What it does do is leave Apple as the sole distributor of pretty much every application that’s going to be written for the iPhone. Unlike Windows Mobile, where a .cab file can be hosted anywhere and downloaded from any URL to the phone; unlike a .sisx file in Symbian OS which again can be downloaded from anywhere; unlike .jar and .jad packages that are pretty much universal. Competition is a good thing, and having options at every part of the delivery chain is key. If Walmart doesn’t like a trucking company, they get another one.

Yet Apple has control of the last mile – from their server to the hardware. They’ve bypassed the network carriers. They’ve bypassed the traditional third party application stores like Handango. To a certain extent they’ve neutered the free (as in choice) route to market that developers have traditionally had to reach their customers.

The bottom line is Apple’s bottom line. They’re not giving up an inch more than they have to. So yes, the Apple App Store may look like a silver lined cloud, but the cloud may rain on some people’s perceptions of the company.


Multi Tasking, Single Tasking and the iPhone SDK

by Ewan Spence

It’s taken some time, but finally the SDK has been released for Apple’s iPhone. While there are bound to be conversations around what can or can’t be done, the locked down distribution method or the costs involved (all topics I’m sure we’ll be discussing here over the next week or so). What intrigues me most about the third party applications that are going to be made available is the fact that they will only be allowed to run in the foreground.
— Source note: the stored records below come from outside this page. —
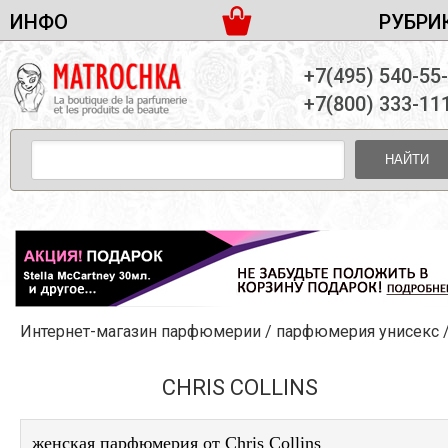
ИНФО
РУБРИ
ЖЕНСКАЯ ПАРФЮМЕРИЯ
ДОСТАВКА И ОПЛАТА
+7(495) 540-55
МУЖСКАЯ ПАРФЮМЕРИЯ
НОВОСТИ
+7(800) 333-11
ПАРТНЕРСТВО
УНИСЕКС ПАРФЮМЕРИЯ
ОПТ ОТ 10 ЕДИНИЦ
НАЙТИ
ПОДАРОЧНЫЕ НАБОРЫ
КОНТАКТЫ
ЖЕНСКИЕ НАБОРЫ
МУЖСКИЕ НАБОРЫ
УНИСЕКС НАБОРЫ
УХОД ЗА ЛИЦОМ
УХОД ЗА ТЕЛОМ
Интернет-магазин парфюмерии
/
парфюмерия унисекс
/Chris Coll
УХОД ЗА ВОЛОСАМИ
ДЕКОРАТИВНАЯ КОСМЕТИКА
CHRIS COLLINS
женская парфюмерия от Chris Collins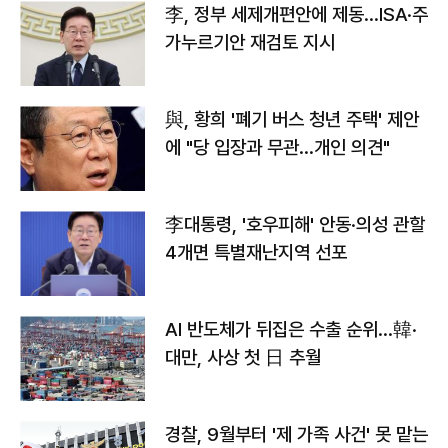
李, 정부 세제개편안에 제동…ISA·주
가누르기안 재검토 지시
與, 황희 '폐기 버스 청년 주택' 제안
에 "당 입장과 무관…개인 의견"
李대통령, '호우피해' 안동·의성 관할
4개면 특별재난지역 선포
AI 반도체가 뒤집은 수출 순위…韓·
대만, 사상 첫 日 추월
경찰, 9월부터 '제 가족 사건' 못 맡는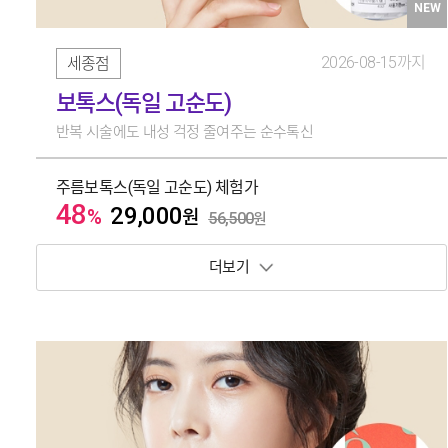
NEW
2026-08-15까지
세종점
보톡스(독일 고순도)
반복 시술에도 내성 걱정 줄여주는 순수톡신
주름보톡스(독일 고순도) 체험가
48
29,000
%
원
56,500
원
보기 토글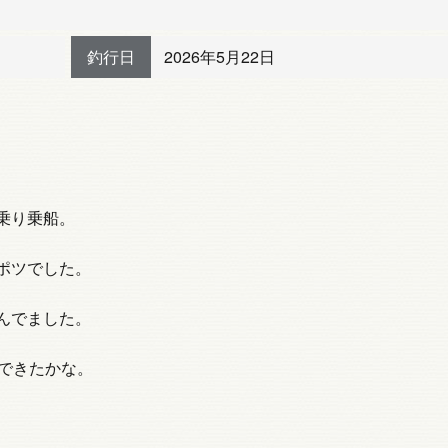
釣行日
2026年5月22日
乗り乗船。
ポツでした。
んでました。
かできたかな。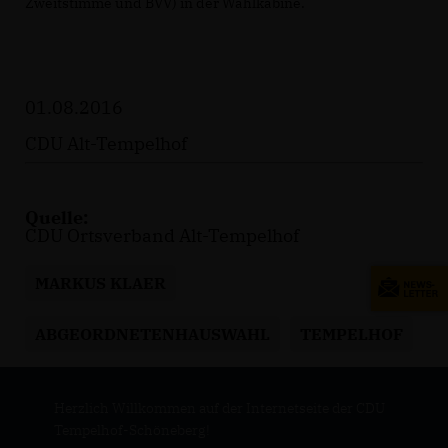
Zweitstimme und BVV) in der Wahlkabine.
01.08.2016
CDU Alt-Tempelhof
Quelle:
CDU Ortsverband Alt-Tempelhof
MARKUS KLAER
ABGEORDNETENHAUSWAHL
TEMPELHOF
Herzlich Willkommen auf der Internetseite der CDU
Tempelhof-Schöneberg!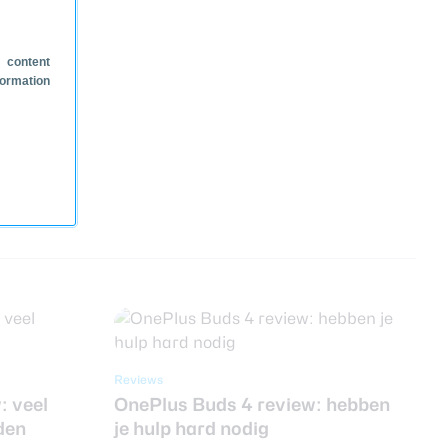
 content
formation
Reviews
: veel
OnePlus Buds 4 review: hebben
den
je hulp hard nodig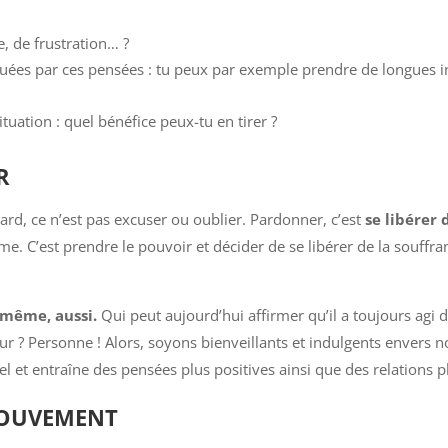
re, de frustration… ?
uées par ces pensées : tu peux par exemple prendre de longues i
tuation : quel bénéfice peux-tu en tirer ?
R
rd, ce n’est pas excuser ou oublier. Pardonner, c’est
se libérer
e. C’est prendre le pouvoir et décider de se libérer de la souff
-même, aussi.
Qui peut aujourd’hui affirmer qu’il a toujours agi 
ur ? Personne ! Alors, soyons bienveillants et indulgents envers 
 et entraîne des pensées plus positives ainsi que des relations p
MOUVEMENT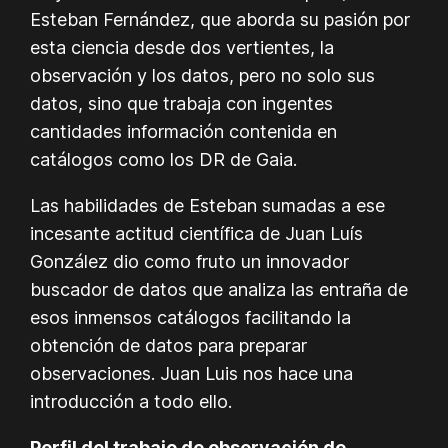
Esteban Fernández, que aborda su pasión por
esta ciencia desde dos vertientes, la
observación y los datos, pero no solo sus
datos, sino que trabaja con ingentes
cantidades información contenida en
catálogos como los DR de Gaia.
Las habilidades de Esteban sumadas a ese
incesante actitud científica de Juan Luís
González dio como fruto un innovador
buscador de datos que analiza las entraña de
esos inmensos catálogos facilitando la
obtención de datos para preparar
observaciones. Juan Luis nos hace una
introducción a todo ello.
Perfil del trabajo de observación de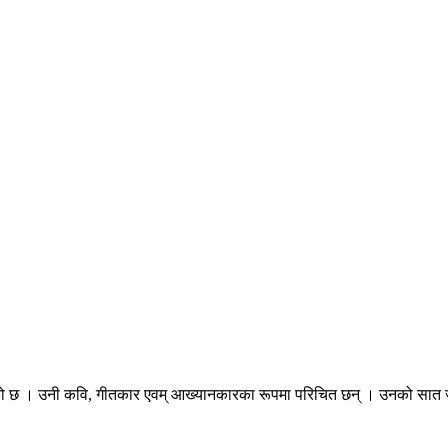
िएको छ । उनी कवि, गीतकार एवम् आख्यानकारका रूपमा परिचित छन् । उनको सात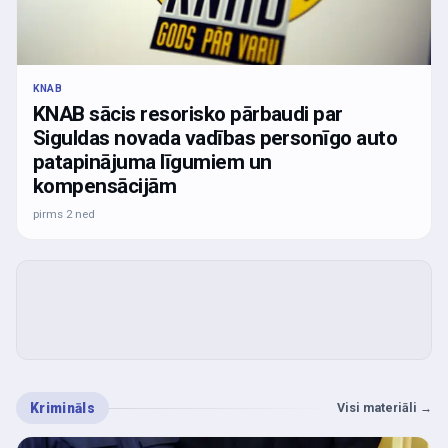
KNAB
KNAB sācis resorisko pārbaudi par
Siguldas novada vadības personīgo auto
patapinājuma līgumiem un
kompensācijām
pirms 2 ned
Krimināls
Visi materiāli
→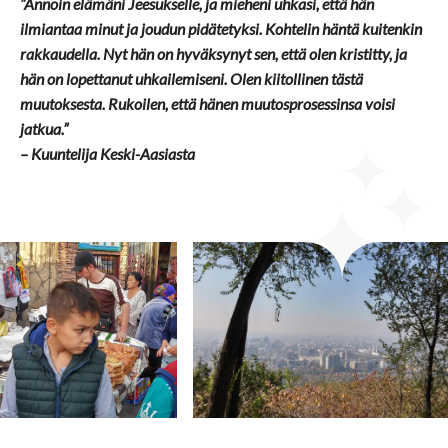
”Annoin elämäni Jeesukselle, ja mieheni uhkasi, että hän
ilmiantaa minut ja joudun pidätetyksi. Kohtelin häntä kuitenkin
rakkaudella. Nyt hän on hyväksynyt sen, että olen kristitty, ja
hän on lopettanut uhkailemiseni. Olen kiitollinen tästä
muutoksesta. Rukoilen, että hänen muutosprosessinsa voisi
jatkua.
”
– Kuuntelija Keski-Aasiasta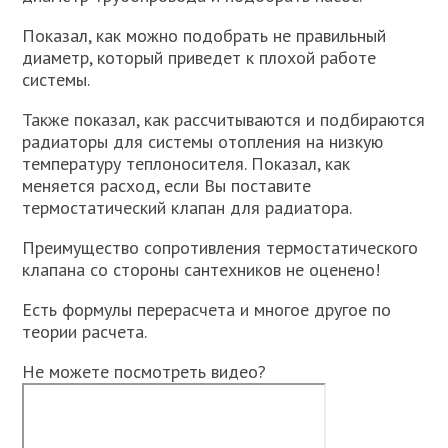
Показал, как можно подобрать не правильный
диаметр, который приведет к плохой работе
системы.
Также показал, как рассчитываются и подбираются
радиаторы для системы отопления на низкую
температуру теплоносителя. Показал, как
меняется расход, если Вы поставите
термостатический клапан для радиатора.
Преимущество сопротивления термостатического
клапана со стороны сантехников не оценено!
Есть формулы перерасчета и многое другое по
теории расчета.
Не можете посмотреть видео?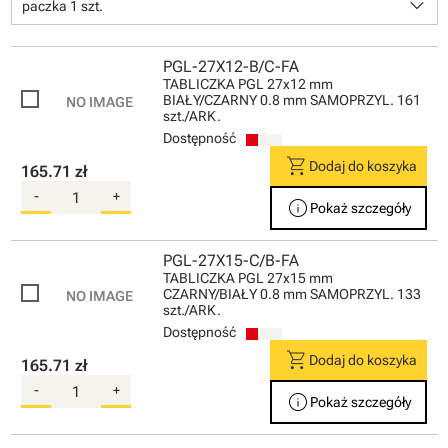
keyboard_arrow_down
paczka 1 szt.
PGL-27X12-B/C-FA
TABLICZKA PGL 27x12 mm
BIAŁY/CZARNY 0.8 mm SAMOPRZYL. 161
szt./ARK.
Dostępność
shopping_cart
Dodaj do koszyka
165.71 zł
-
+
info
Pokaż szczegóły
PGL-27X15-C/B-FA
TABLICZKA PGL 27x15 mm
CZARNY/BIAŁY 0.8 mm SAMOPRZYL. 133
szt./ARK.
Dostępność
shopping_cart
Dodaj do koszyka
165.71 zł
-
+
info
Pokaż szczegóły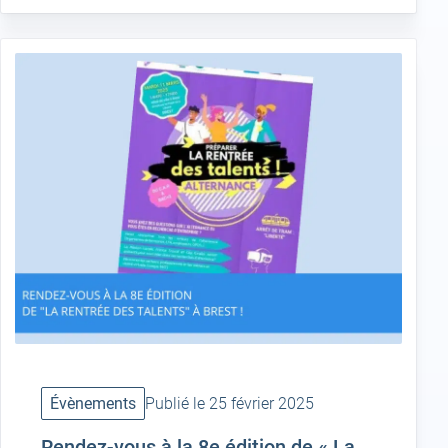
Évènements
Publié le 25 février 2025
Rendez-vous à la 8e édition de « La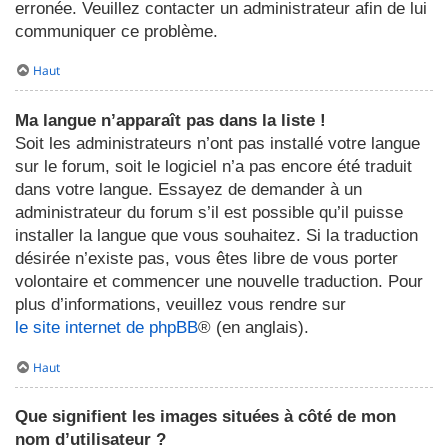
erronée. Veuillez contacter un administrateur afin de lui
communiquer ce problème.
Haut
Ma langue n’apparaît pas dans la liste !
Soit les administrateurs n’ont pas installé votre langue
sur le forum, soit le logiciel n’a pas encore été traduit
dans votre langue. Essayez de demander à un
administrateur du forum s’il est possible qu’il puisse
installer la langue que vous souhaitez. Si la traduction
désirée n’existe pas, vous êtes libre de vous porter
volontaire et commencer une nouvelle traduction. Pour
plus d’informations, veuillez vous rendre sur
le site internet de phpBB
® (en anglais).
Haut
Que signifient les images situées à côté de mon
nom d’utilisateur ?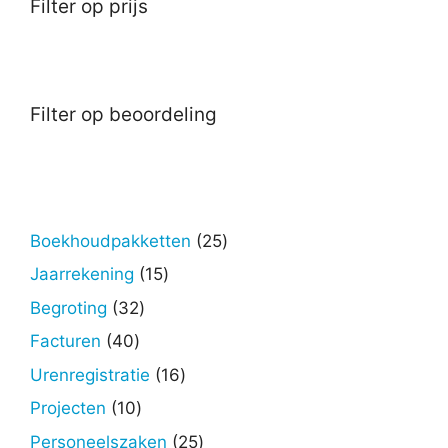
Filter op prijs
Filter op beoordeling
25
Boekhoudpakketten
25
producten
15
Jaarrekening
15
producten
32
Begroting
32
producten
40
Facturen
40
producten
16
Urenregistratie
16
producten
10
Projecten
10
producten
25
Personeelszaken
25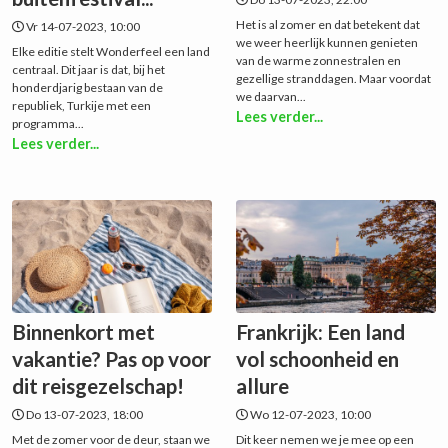
Het is al zomer en dat betekent dat
Vr 14-07-2023, 10:00
we weer heerlijk kunnen genieten
Elke editie stelt Wonderfeel een land
van de warme zonnestralen en
centraal. Dit jaar is dat, bij het
gezellige stranddagen. Maar voordat
honderdjarig bestaan van de
we daarvan...
republiek, Turkije met een
Lees verder...
programma...
Lees verder...
Binnenkort met
Frankrijk: Een land
vakantie? Pas op voor
vol schoonheid en
dit reisgezelschap!
allure
Do 13-07-2023, 18:00
Wo 12-07-2023, 10:00
Met de zomer voor de deur, staan we
Dit keer nemen we je mee op een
That’s an incredibly limiting constraint. For a long time the Palm OS had this limit, firstly because the Dragonball Z processors could only handle 4 threads in total on the original Pilot 1000 and Pilot 5000 devices, but as the technology increased through Moore’s Law, Palm developers were continuing to fake it, and try to find ways around the legacy thread limit. It meant that if you were in an Instant Messaging client, the simple matter of switching away to check your email dropped your connection to the IM system, a potentially disastrous result, and not something that should have been happening in PDA’s and smartphones in the 21st century.

And now Apple is going down the same route,

In this world of always-on, always connected, internet aware devices, the potential creativity of developers in using a mobile device is going to be subdued. Yes we’re going to see a lot of games, a lot of applications that pull info from the internet, but are we going to see anything drop dead gorgeous when they will only work when on display? I don’t think so.

And I’m pretty sure that even if developers manage to find a way to get round the problem, Apple, being the gatekeepers to the official distribution system, will quietly delete from the catalog any application that seeks to push their arbitrary limits.

Does Apple know best about its iPhone and the rapidly growing eco-system around it? Or should someone who has purchased the ‘jesusphone’ have the right to do whatever they like with their device? I always side with the later, so the release of the SDK, while welcome, is far from the final step in the process.

I hope this limit is lifted before the SDK release and distribution system becomes official.